The AWS free tier would cover 99% of people, and between VNC and web UIs, you wouldn't necessarily need them to ever touch a shell. Plus, requiring a reasonably consistent public IP address would help to cut down on bulk spam.
mabcat|3 years ago
Get started on Twitter: 1. go to twitter.com 2. enter your name and phone number
Get started on Pleroma: https://docs.pleroma.social/backend/installation/debian_base...
Get started on Mastodon: https://docs.joinmastodon.org/admin/install/ [page 1 of 12]
For the full effect, do the install with an iPhone.
mdaEyebot|3 years ago
I guess you wouldn't get billions in ad revenue that way, but your expenses could be miniscule, and isn't it possible that a rapacious profit motive is part of the core problem with Meta, Twitter, & co?
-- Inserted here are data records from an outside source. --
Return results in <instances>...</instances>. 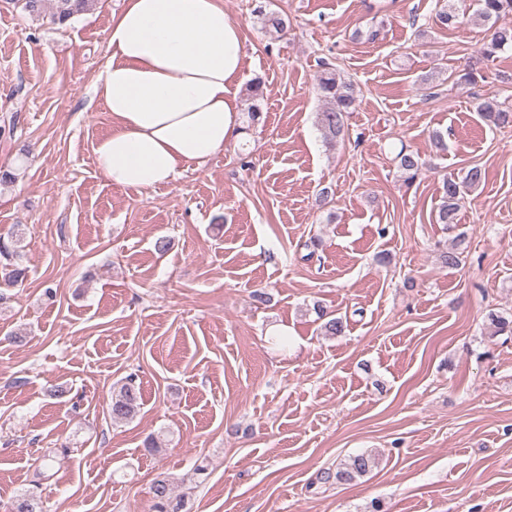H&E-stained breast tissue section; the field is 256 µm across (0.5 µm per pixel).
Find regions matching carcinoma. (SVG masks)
<instances>
[{
  "label": "carcinoma",
  "instance_id": "carcinoma-1",
  "mask_svg": "<svg viewBox=\"0 0 512 512\" xmlns=\"http://www.w3.org/2000/svg\"><path fill=\"white\" fill-rule=\"evenodd\" d=\"M94 0H53L50 19L63 25L76 14L92 7ZM465 0H438L439 9L435 14L437 23L443 27H455L462 23L466 12L459 9ZM475 21L486 26L485 41L481 50L484 61H491L498 54L512 50V24L505 19L512 17V0H474ZM258 19L264 29L283 33L288 28L287 20L277 12L258 10ZM318 89L324 99V109L318 114V127L324 140L332 144L348 132V114L355 111L357 91L355 85L340 76L331 67H326L318 78ZM262 96L261 82L248 85L247 117L252 123L258 121L260 108L256 100ZM476 111L482 118L496 127L512 125V108L503 106L494 96L477 99ZM404 184L412 185L421 175L426 161L421 155L407 148H401L394 158ZM483 179L482 170L469 168L458 178L448 176L443 179L439 203L434 209V219L438 224L450 226L457 223V213L468 192L479 186ZM23 236L12 232L4 237L0 235V285L8 288H22L27 280V268L21 263ZM313 310L322 321L321 330L325 336H340L348 327L347 319L335 316L320 304ZM492 335H512V315H490ZM142 398L135 378L129 377L114 390L108 412L113 422L122 423L132 420L140 411ZM375 466V458L369 453H360L349 457L335 473H327L340 483H351L369 474ZM152 512H186L187 495L175 491L174 481L165 473L158 474L150 488ZM12 512H43L37 496L27 491L16 499Z\"/></svg>",
  "mask_w": 512,
  "mask_h": 512
}]
</instances>
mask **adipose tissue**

Or are there really too few people in the world who could figure out how to log into a <$5/mo cloud VM?
valdiorn|3 years ago
That is the most out of touch question I have ever read on the internet. It is hilariously ridiculous :)
I'm a professional developer with active AWS and DigitalOcean accounts and there's no way in hell I would spend time setting up my own mastodon instance. Can you imagine my tech illiterate cousin who likes to tweet about celebrity gossip doing this?
People hosting their own social media servers is pure delusion.
kixiQu|3 years ago
Almost a third of American adults can't achieve computer tasks comparable in difficulty to "delete an email message." Only about a third can manage tasks comparable to: "You want to find a sustainability-related document that was sent to you by John Smith in October last year."